Thursday, August 02, 2012

wrapping screencasts in popcorn.js to enhance learning

My work over the last month has been to create screencasts for the Mozilla open badges initiative. I am building screencasts to provide online tutorials describing the different technical aspects of the Open Badges Infrastructure (OBI). There are many scholarly articles discussing the effectiveness of screencasts on learning; a google scholar search on "screencast learning" provides a good listing if you would like further reading. One aspect of the screencasts I have been working on for a while is how to deepen the learning around the screencast. In a number of my previous projects, including CLEBC and AIM language learning, we enhanced screencast learning by including; chat, discussion, in-lined formative questions, and links to related resources. All of these enhancements helped in creating a more complete learning module by providing multi-modalities to learning.

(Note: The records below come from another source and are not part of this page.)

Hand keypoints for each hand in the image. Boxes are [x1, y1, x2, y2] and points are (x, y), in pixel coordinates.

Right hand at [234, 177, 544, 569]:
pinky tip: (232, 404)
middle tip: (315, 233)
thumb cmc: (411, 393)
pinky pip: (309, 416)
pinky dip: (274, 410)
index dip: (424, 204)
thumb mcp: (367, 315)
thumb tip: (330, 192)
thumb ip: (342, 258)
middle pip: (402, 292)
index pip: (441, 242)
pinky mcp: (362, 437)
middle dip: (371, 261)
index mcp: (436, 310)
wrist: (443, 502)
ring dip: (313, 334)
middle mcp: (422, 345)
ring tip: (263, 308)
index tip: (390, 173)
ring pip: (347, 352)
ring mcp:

What I believe is the most important is the clustering of resources into a succinct module. The idea being that the screencast is "surrounded" by many resources specific to the subject and contents of the screencast. Another technology currently being released by Mozilla is popcorn.js. This technology allows screencasts to be greatly enhanced by adding resources and screen elements as the video progresses. Popcorn is well described on the related Mozilla site;
"Popcorn.js is an HTML5 media framework written in JavaScript for filmmakers, web developers, and anyone who wants to create time-based interactive media on the web. Popcorn.js is part of Mozilla's Popcorn project."
What popcorn.js provides is the ability create a comprehensive learning module where a screencast is clustered with other related resources. These additional resources can be explored while the video is in progress or referenced after the video is complete. The main point being the resources are available through links and are presented within the context of the progressing video.